Directed Acyclic Graph (DAG) blockchain applications represent an evolution from traditional linear blockchain solutions, addressing their inherent scalability issues. The analysis of the transactions fee market in these applications proves particularly insightful, given their demonstrated ability to manage very high transaction throughputs, and the crucial role transaction fees play in blockchain sustainability, efficiency and security, as a mechanism to incentivize validators and regulate network congestion.

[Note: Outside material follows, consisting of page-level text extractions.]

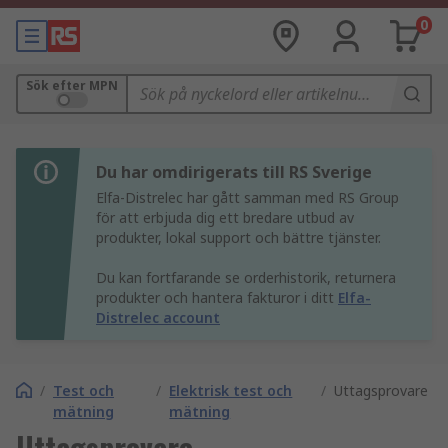
0
Sök efter MPN
Du har omdirigerats till RS Sverige
Elfa-Distrelec har gått samman med RS Group
för att erbjuda dig ett bredare utbud av
produkter, lokal support och bättre tjänster.
Du kan fortfarande se orderhistorik, returnera
produkter och hantera fakturor i ditt
Elfa-
Distrelec account
/
Test och
/
Elektrisk test och
/
Uttagsprovare
mätning
mätning
Uttagsprovare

This research addresses a gap by assessing the transactions' supply and demand characteristics and their influence on the related fees within the four largest DAG blockchain applications by market capitalization, namely Hedera, Kaspa, Iota and Conflux. The analysis reveals diverse approaches to transaction management across these applications, deriving from price and market entry regulation to open competition and unrestricted entry for miners, directly influencing the level and predictability of fees paid by users. Analysis of extensive datasets reveals a substantial surplus of space for transactions, with current throughput remaining well below effective limits. This oversupply explains the fractional transaction fees compared to Bitcoin. By introducing formal economic modelling and analysing key metrics, this research assesses transactional friction and economic sustainability across varying policies and consensus mechanisms. These findings provide practical insights for the design and evolution of DAG blockchains, offering detailed implications for policymakers and users to maintain competitive, sustainable participation and mitigate economic risks.